Il l'a mis dans sa poche.
Ensuite il m'a dit
que le scénario
qu'il avait imaginé
se terminait ainsi...
Des deux motocyclistes,
celui qui avait de l'argent
en prêta à celui qui
avait perdu le sien.
Et ce fut le début
d'une grande amitié.
J'étais ravi d'avoir fait
la connaissance d'un réalisateur
qui était assez humble pour
m'emprunter de l'argent.
- Vous avez reçu 1900 tomans ?
- Oui.
En aviez-vous besoin
ou était-ce...
pour tester sa générosité ?
J'avais besoin d'argent.
Cela justifiait-il votre acte ?
Non.
Expliquez-moi votre comportement
en rapport avec cela
et votre motivation à vous
faire passer pour Makhmalbaf.
Etre Makhmalbaf fut très difficile.
C'est-à-dire ?

==*==

### OBJECTIF 1
Dans le dialogue sur Makhmalbaf, quelle somme la personne interrogée reconnaît-elle avoir reçue ?
### OBJECTIF 2
Écrivez la suite du dialogue sur Makhmalbaf après sa dernière réplique.

==*==

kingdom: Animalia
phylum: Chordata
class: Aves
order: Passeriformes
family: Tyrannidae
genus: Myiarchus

==*==

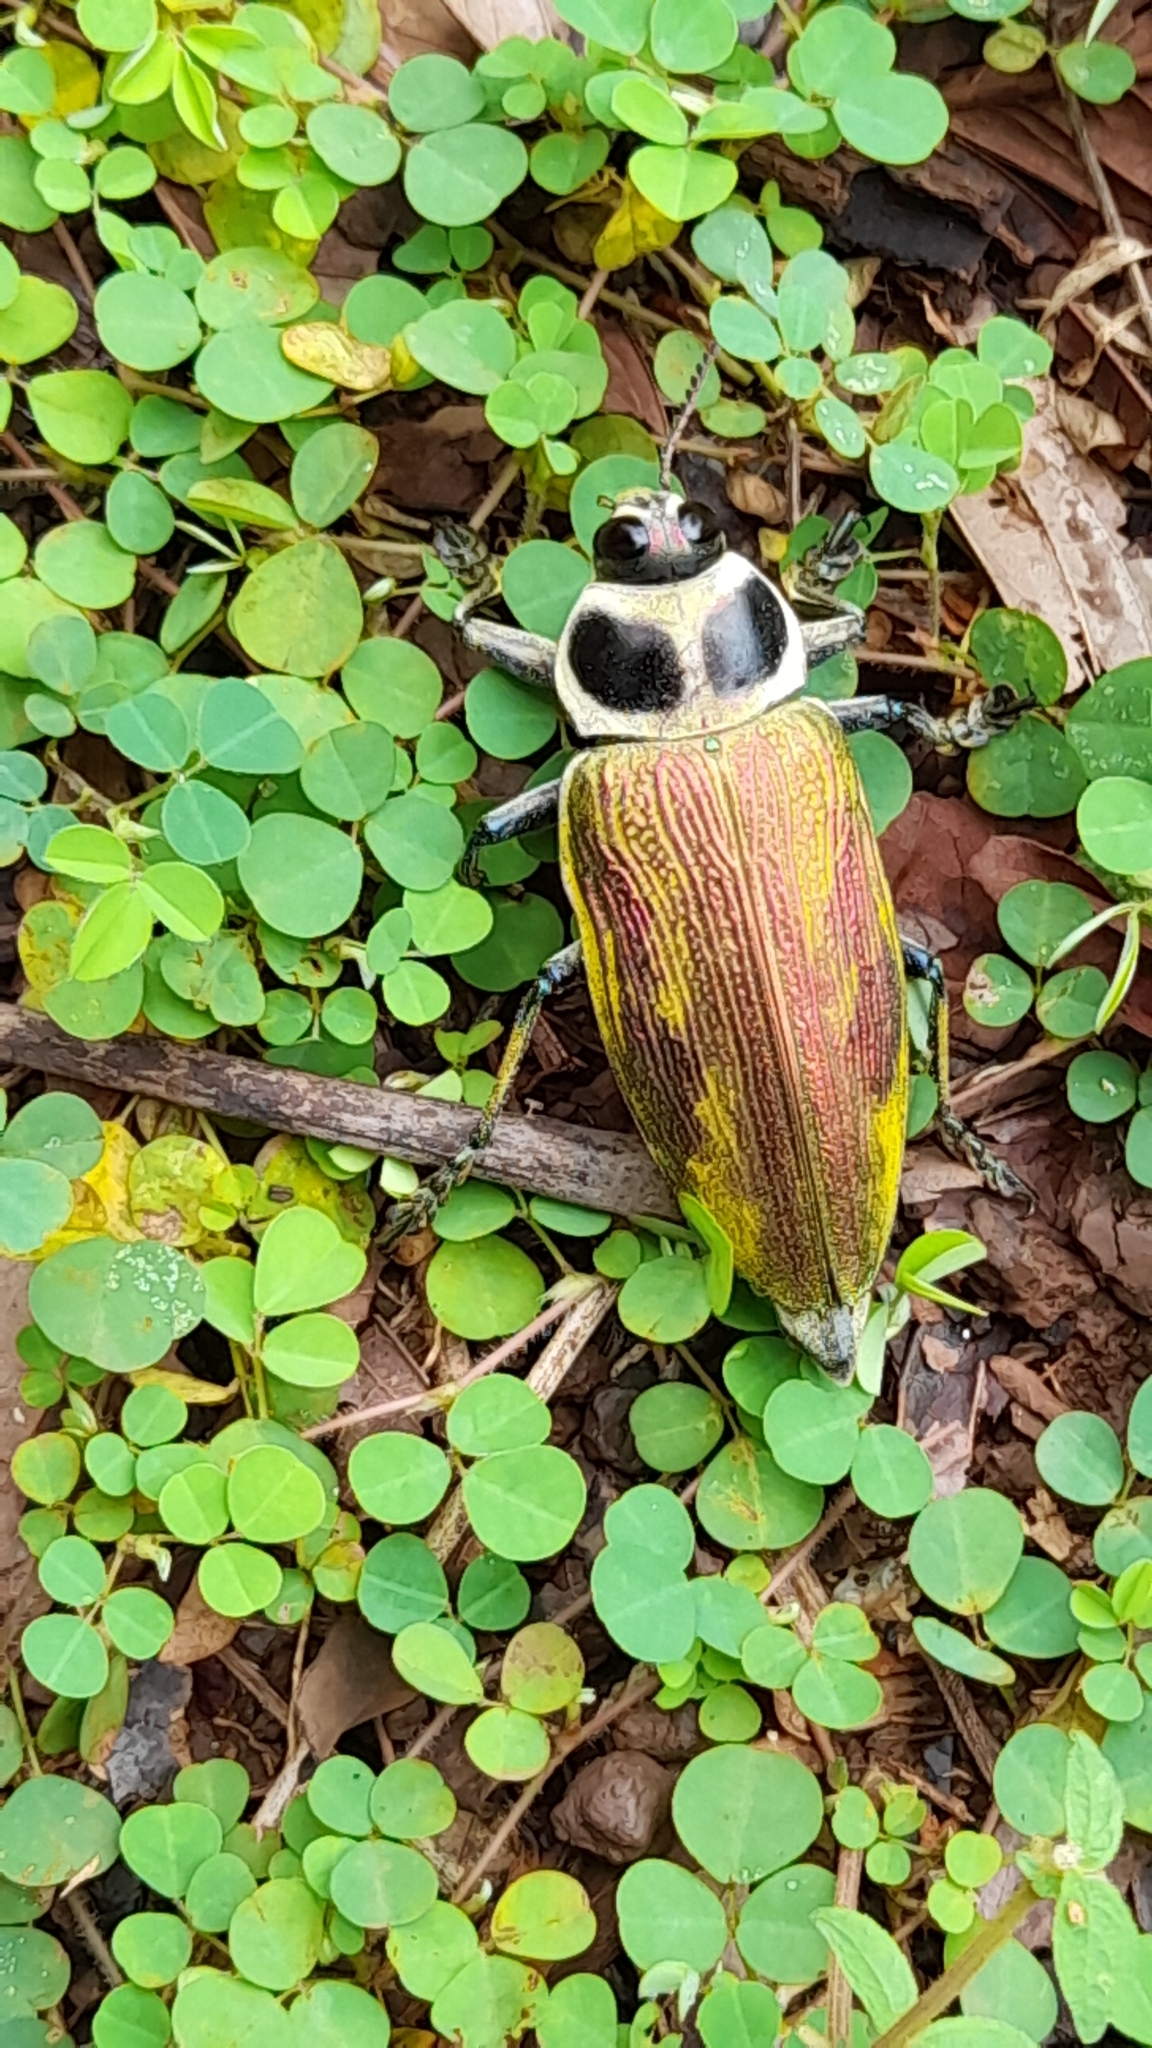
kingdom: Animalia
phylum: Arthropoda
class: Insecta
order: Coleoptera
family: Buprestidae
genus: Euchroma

==*==

### RÉPONSE 1
1900 tomans.

### RÉPONSE 2
C'est toi-même qui l'as choisi.
Il m'était difficile...
d'en assumer la personnalité.
Je ne savais pas si je serais
reconnu comme cette personne.
- Quelle personne ?
- Makhmalbaf.
Il était difficile de jouer
le rôle d'un metteur en scène.
Mais j'ai eu confiance en moi.
Et j'ai gagné leur respect.
- Le respect de qui ?
- Des membres de la famille.
Ils faisaient tout
ce que je leur disais.
Si je leur demandais, par exemple,
de déplacer une tasse,
ils le faisaient.
Avant cela, je n'avais jamais
pu faire accepter mes vues.
Les gens m'obéissaient
de manière hésitante.
Mais là, sous les traits
d'une personnalité connue,
je les faisais tous obéir.
Quand j'ai quitté la maison et
que j'ai dû accepter de l'argent
pour acheter quelque chose
pour mon fils
et payer mon retour chez moi,
je me suis rendu compte...
que j'étais toujours ce pauvre type
incapable d'entretenir sa famille.
Il me fallait accepter
mon triste sort parmi les pauvres.
C'est pourquoi,
en me réveillant le lendemain,
il m'était très difficile
de continuer
à jouer ce rôle.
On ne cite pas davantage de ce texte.